DIVERSIFYING THE DEPARTMENT
While a rigid, hierarchical gap between the perceived importance of events on the field of play and events in the classroom was growing only larger, a glaring gap of another kind—despite an initial step by Harvard in the direction of change—has made little in the way of progress since 1982.
It was in that year when James E. Greenidge was hired as Harvard’s sports information director, making him the only high-ranking African-American in the athletic department at the time and the Ivy League’s first-ever black man to hold the position. But 25 years later, the question of athletic departmental diversity remains at the forefront.

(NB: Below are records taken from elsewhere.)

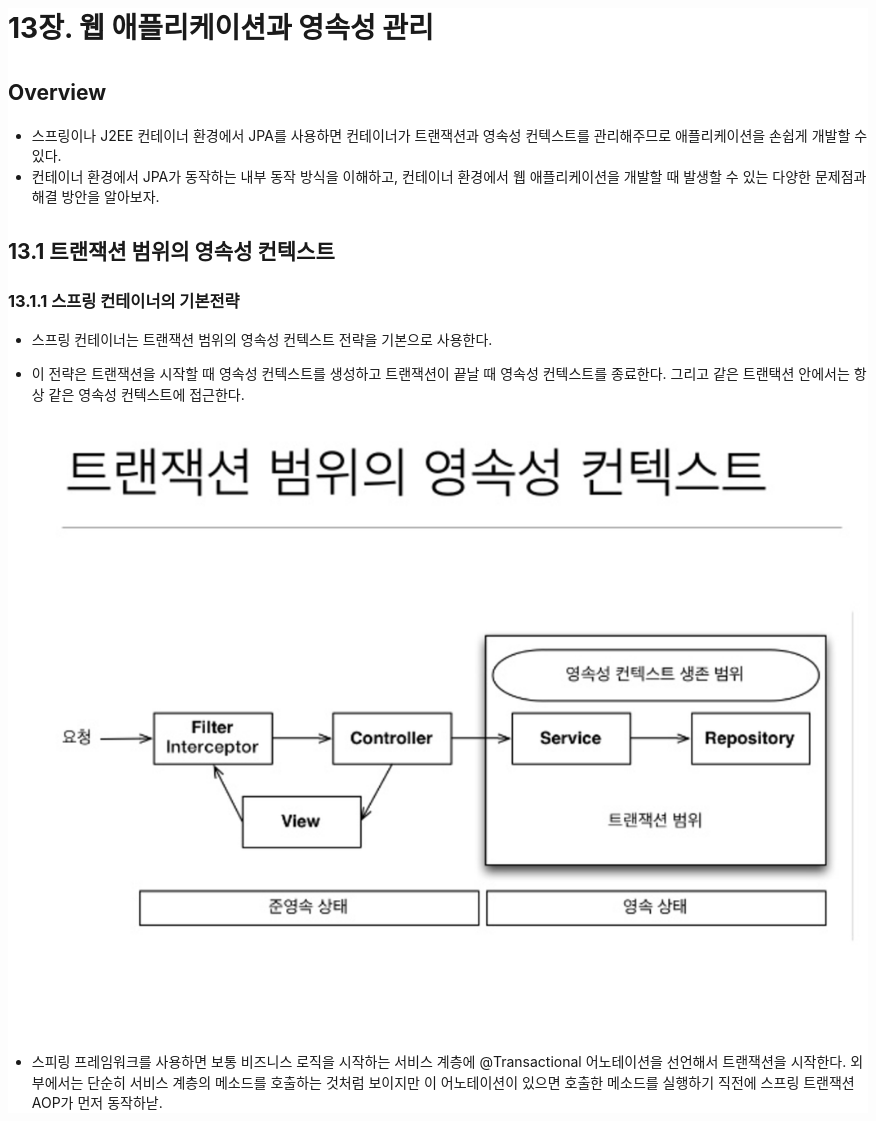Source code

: # 13장. 웹 애플리케이션과 영속성 관리

## Overview
- 스프링이나 J2EE 컨테이너 환경에서 JPA를 사용하면 컨테이너가 트랜잭션과 영속성 컨텍스트를 관리해주므로 애플리케이션을 손쉽게 개발할 수 있다.
- 컨테이너 환경에서 JPA가 동작하는 내부 동작 방식을 이해하고, 컨테이너 환경에서 웹 애플리케이션을 개발할 때 발생할 수 있는 다양한 문제점과 해결 방안을 알아보자.

## 13.1 트랜잭션 범위의 영속성 컨텍스트
### 13.1.1 스프링 컨테이너의 기본전략
- 스프링 컨테이너는 트랜잭션 범위의 영속성 컨텍스트 전략을 기본으로 사용한다.
- 이 전략은 트랜잭션을 시작할 때 영속성 컨텍스트를 생성하고 트랜잭션이 끝날 때 영속성 컨텍스트를 종료한다. 그리고 같은 트랜택션 안에서는 항상 같은 영속성 컨텍스트에 접근한다.
![jpa_persistent_context1.png](img/jpa_persistent_context1.png)

- 스피링 프레임워크를 사용하면 보통 비즈니스 로직을 시작하는 서비스 계층에 @Transactional 어노테이션을 선언해서 트랜잭션을 시작한다. 외부에서는 단순히 서비스 계층의 메소드를 호출하는 것처럼 보이지만 이 어노테이션이 있으면 호출한 메소드를 실행하기 직전에 스프링 트랜잭션 AOP가 먼저 동작하낟.
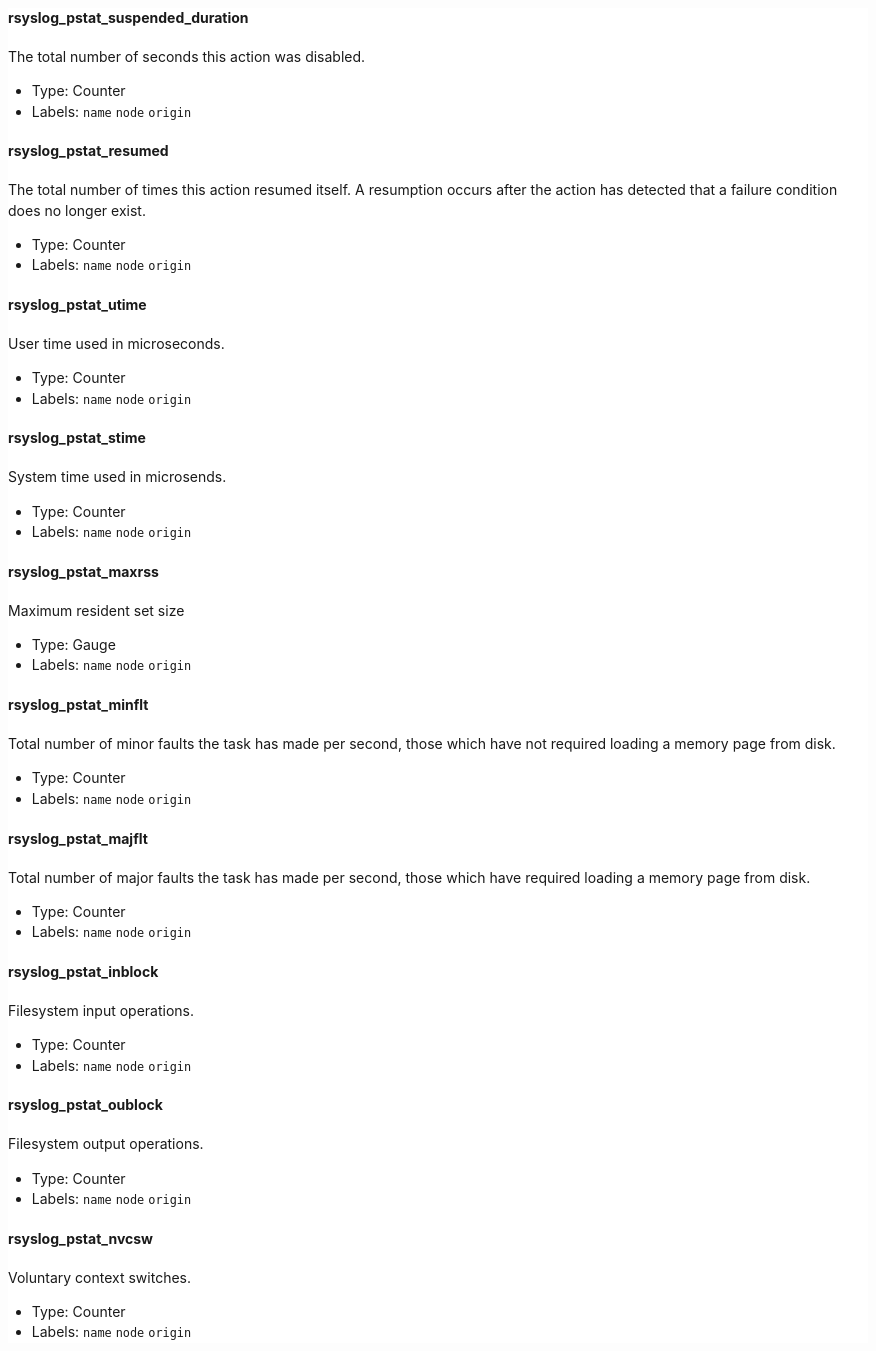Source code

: #### rsyslog_pstat_suspended_duration
The total number of seconds this action was disabled.
- Type: Counter
- Labels: `name` `node` `origin`

#### rsyslog_pstat_resumed
The total number of times this action resumed itself. A resumption occurs after the action has detected that a failure condition does no longer exist.
- Type: Counter
- Labels: `name` `node` `origin`

#### rsyslog_pstat_utime
User time used in microseconds.
- Type: Counter
- Labels: `name` `node` `origin`

#### rsyslog_pstat_stime
System time used in microsends.
- Type: Counter
- Labels: `name` `node` `origin`

#### rsyslog_pstat_maxrss
Maximum resident set size
- Type: Gauge
- Labels: `name` `node` `origin`

#### rsyslog_pstat_minflt
Total number of minor faults the task has made per second, those which have not required loading a memory page from disk.
- Type: Counter
- Labels: `name` `node` `origin`

#### rsyslog_pstat_majflt
Total number of major faults the task has made per second, those which have required loading a memory page from disk.
- Type: Counter
- Labels: `name` `node` `origin`

#### rsyslog_pstat_inblock
Filesystem input operations.
- Type: Counter
- Labels: `name` `node` `origin`

#### rsyslog_pstat_oublock
Filesystem output operations.
- Type: Counter
- Labels: `name` `node` `origin`

#### rsyslog_pstat_nvcsw
Voluntary context switches.
- Type: Counter
- Labels: `name` `node` `origin`
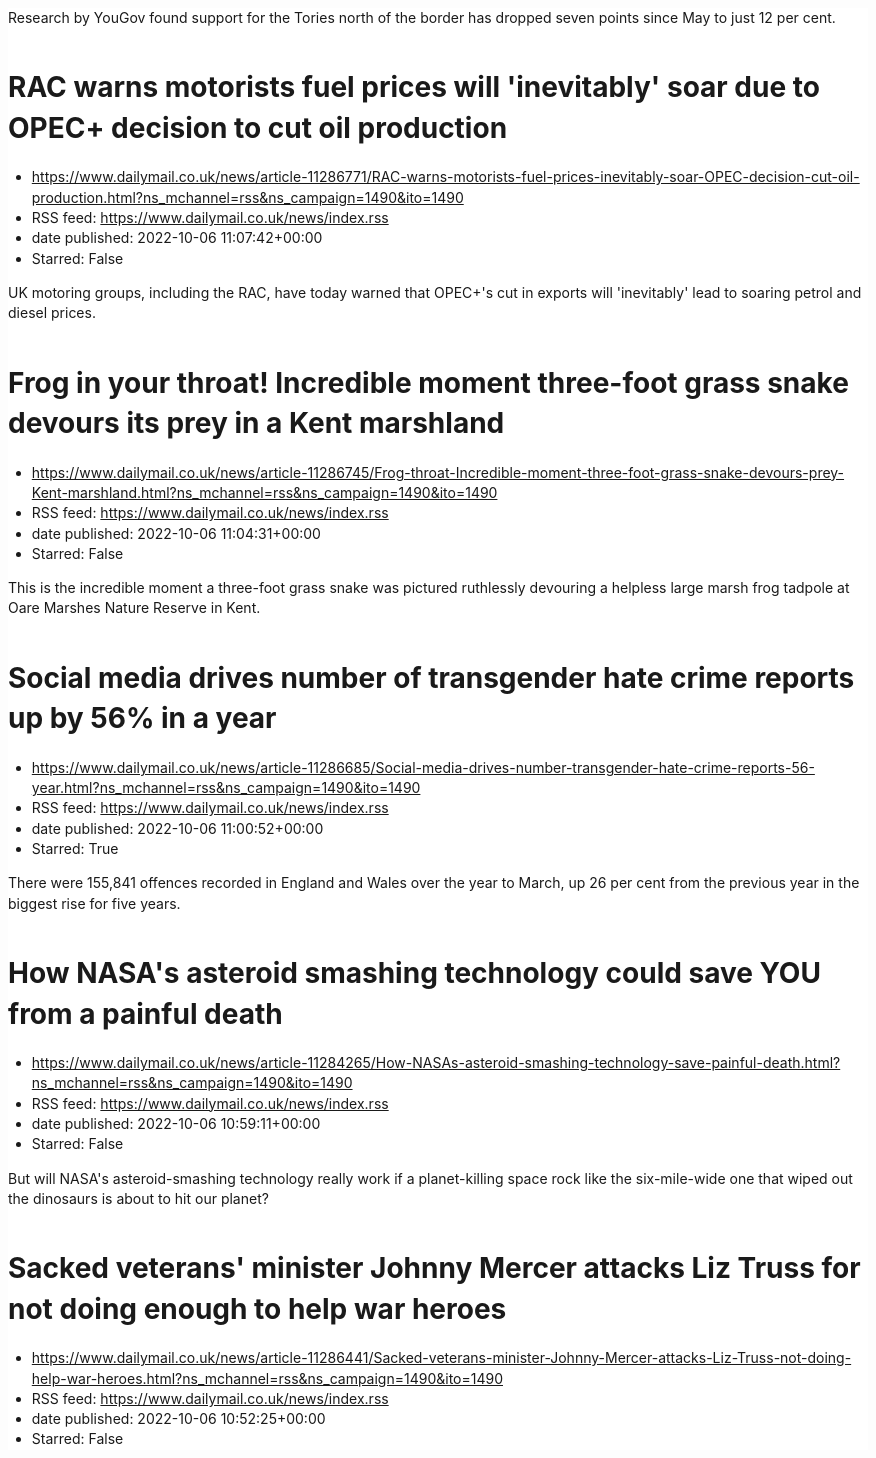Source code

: Research by YouGov found support for the Tories north of the border has dropped seven points since May to just 12 per cent.

# RAC warns motorists fuel prices will 'inevitably' soar due to OPEC+ decision to cut oil production
 - https://www.dailymail.co.uk/news/article-11286771/RAC-warns-motorists-fuel-prices-inevitably-soar-OPEC-decision-cut-oil-production.html?ns_mchannel=rss&ns_campaign=1490&ito=1490
 - RSS feed: https://www.dailymail.co.uk/news/index.rss
 - date published: 2022-10-06 11:07:42+00:00
 - Starred: False

UK motoring groups, including the RAC, have today warned that OPEC+'s cut in exports will 'inevitably' lead to soaring petrol and diesel prices.

# Frog in your throat! Incredible moment three-foot grass snake devours its prey in a Kent marshland
 - https://www.dailymail.co.uk/news/article-11286745/Frog-throat-Incredible-moment-three-foot-grass-snake-devours-prey-Kent-marshland.html?ns_mchannel=rss&ns_campaign=1490&ito=1490
 - RSS feed: https://www.dailymail.co.uk/news/index.rss
 - date published: 2022-10-06 11:04:31+00:00
 - Starred: False

This is the incredible moment a three-foot grass snake was pictured ruthlessly devouring a helpless large marsh frog tadpole at Oare Marshes Nature Reserve in Kent.

# Social media drives number of transgender hate crime reports up by 56% in a year
 - https://www.dailymail.co.uk/news/article-11286685/Social-media-drives-number-transgender-hate-crime-reports-56-year.html?ns_mchannel=rss&ns_campaign=1490&ito=1490
 - RSS feed: https://www.dailymail.co.uk/news/index.rss
 - date published: 2022-10-06 11:00:52+00:00
 - Starred: True

There were 155,841 offences recorded in England and Wales over the year to March, up 26 per cent from the previous year in the biggest rise for five years.

# How NASA's asteroid smashing technology could save YOU from a painful death
 - https://www.dailymail.co.uk/news/article-11284265/How-NASAs-asteroid-smashing-technology-save-painful-death.html?ns_mchannel=rss&ns_campaign=1490&ito=1490
 - RSS feed: https://www.dailymail.co.uk/news/index.rss
 - date published: 2022-10-06 10:59:11+00:00
 - Starred: False

But will NASA's asteroid-smashing technology really work if a planet-killing space rock like the six-mile-wide one that wiped out the dinosaurs is about to hit our planet?

# Sacked veterans' minister Johnny Mercer attacks Liz Truss for not doing enough to help war heroes
 - https://www.dailymail.co.uk/news/article-11286441/Sacked-veterans-minister-Johnny-Mercer-attacks-Liz-Truss-not-doing-help-war-heroes.html?ns_mchannel=rss&ns_campaign=1490&ito=1490
 - RSS feed: https://www.dailymail.co.uk/news/index.rss
 - date published: 2022-10-06 10:52:25+00:00
 - Starred: False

A Boston Globe story in March discussed Harvard’s lack of coaching diversity, pointing out the fact that though there are more Crimson sports teams than any Division I school in the country, none of the programs are headed by black coaches.
Nichols Family Director of Athletics Robert L. Scalise did his best to answer critics soon after, when he hired Tommy Amaker as the new head coach of Harvard men’s basketball in April. Still, he’s just one of 32 head coaches at Harvard—a single African-American face in the athletic department of a university perpetually claiming its commitment to diversity.
Amaker, who previously coached at Michigan and Seton Hall, notes that compared to its peers, the Crimson’s teams have done a relatively good job.
“I think our history has been pretty good with hiring a diverse coaching and athletic department,” Amaker says. “I’m the third African-American basketball coach at Harvard, and it’s hard to find that many places with that kind of track record.”
Ironically, part of the problem of promoting diversity is the longevity often associated with Crimson athletic positions. Hired in 1982, former track and field and cross country coach Frank J. Haggerty ’68 didn’t retire until last year. And legendary crew coach Harry Parker has been at Harvard since 1963.
Still, with only a single big name African-American presence then as there is now, it’s a matter that will continue to receive discussion.
“No one has done enough,” Schoenfeld says.
Reardon agrees. He also notes that any change—whether physical, philosophical or racial—takes time to implement.
“It’s not so simple,” he says. “Nothing happens overnight.”